Oh, Veeck invited Lucas to stay as a part-time play-by-play guy, doing most of the home games, and as the assistant general manager. The detailed announcer rewards the boss by overseeing employee relations -- a pet project -- and helping to concoct such wacky promotions as Silent Night. On July 14, fans will be given duct tape for their mouths and writing materials for communication so the RiverDogs can attempt to hush up and set some sort of baseball record for keeping mum at a ballgame.

Lucas, with two children of his own, finds himself announcing a lot less often than expected -- maybe three-fourths of the home games -- and more often shaking hands in the stands or working the box-office lines that remain long into the second inning.

"In the off-season, when Don retired, I thought this was the way it would go," Lucas said. "It was just a magical combination with Don.

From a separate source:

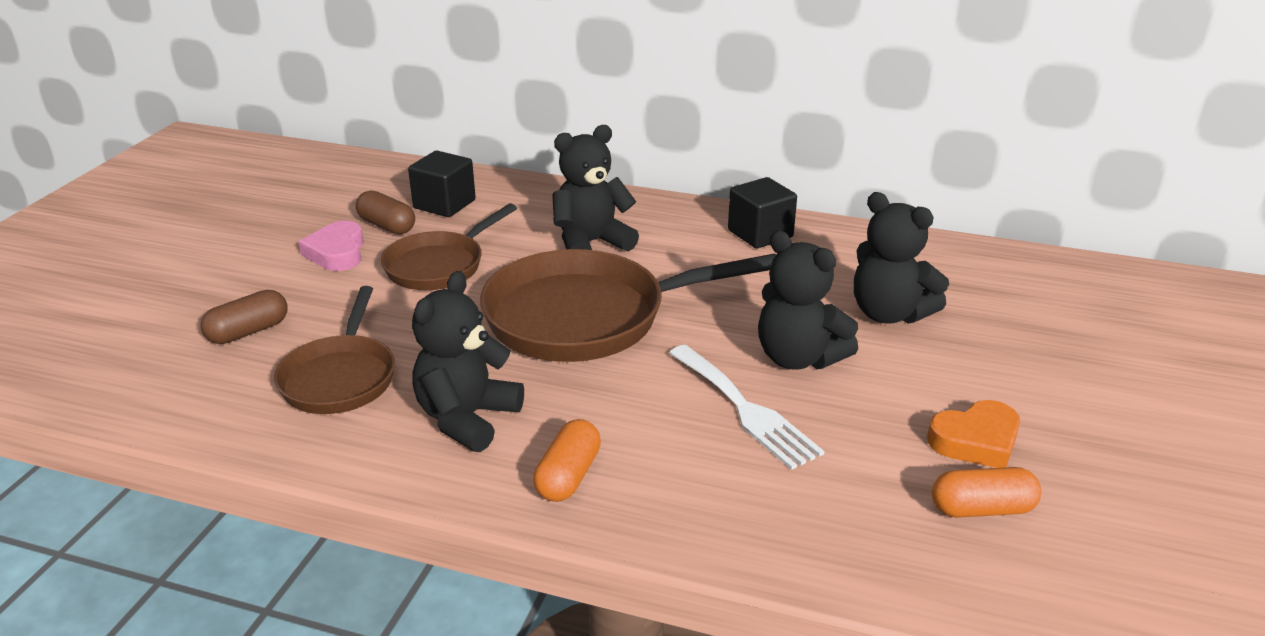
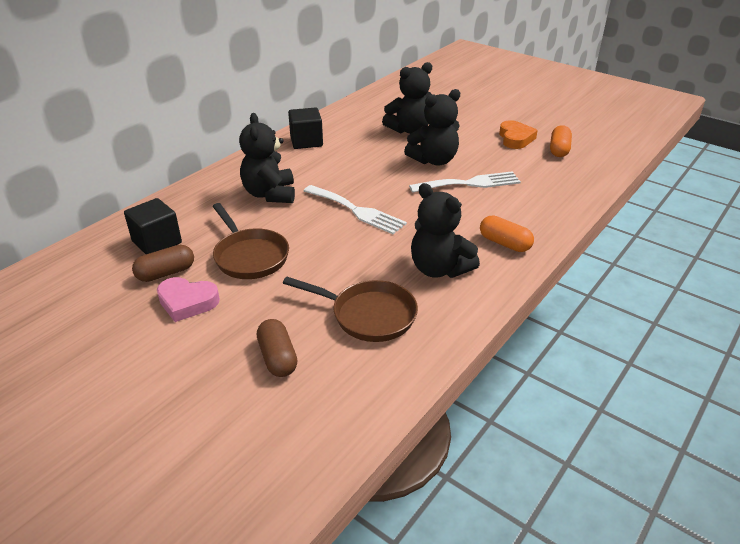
camera: 70 degrees left, 5 degrees up
brown pan [480,249,776,362] -> white fork [304,185,407,234]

For 12 years of my life, it was the exact thing I wanted to do with the exact person, but some of the magic drained out of our bodies."

Wardlow and Lucas remain close. Wardlow and the game he embraced for a lifetime do not; he steers clear of The Joe, although he did listen to Roger Clemens' 300th victory with those beloved Yankees.

He left behind baseball for a wife who needed him more.

In the end, even more than teaching Rebecca Veeck so well that the 11-year-old plans to become an author or illuminating so many others about overcoming challenges, it was the most eloquent commentary the blind announcer could ever proffer to athletic America: Like your game, but love your family.

Only one of them can get along without you.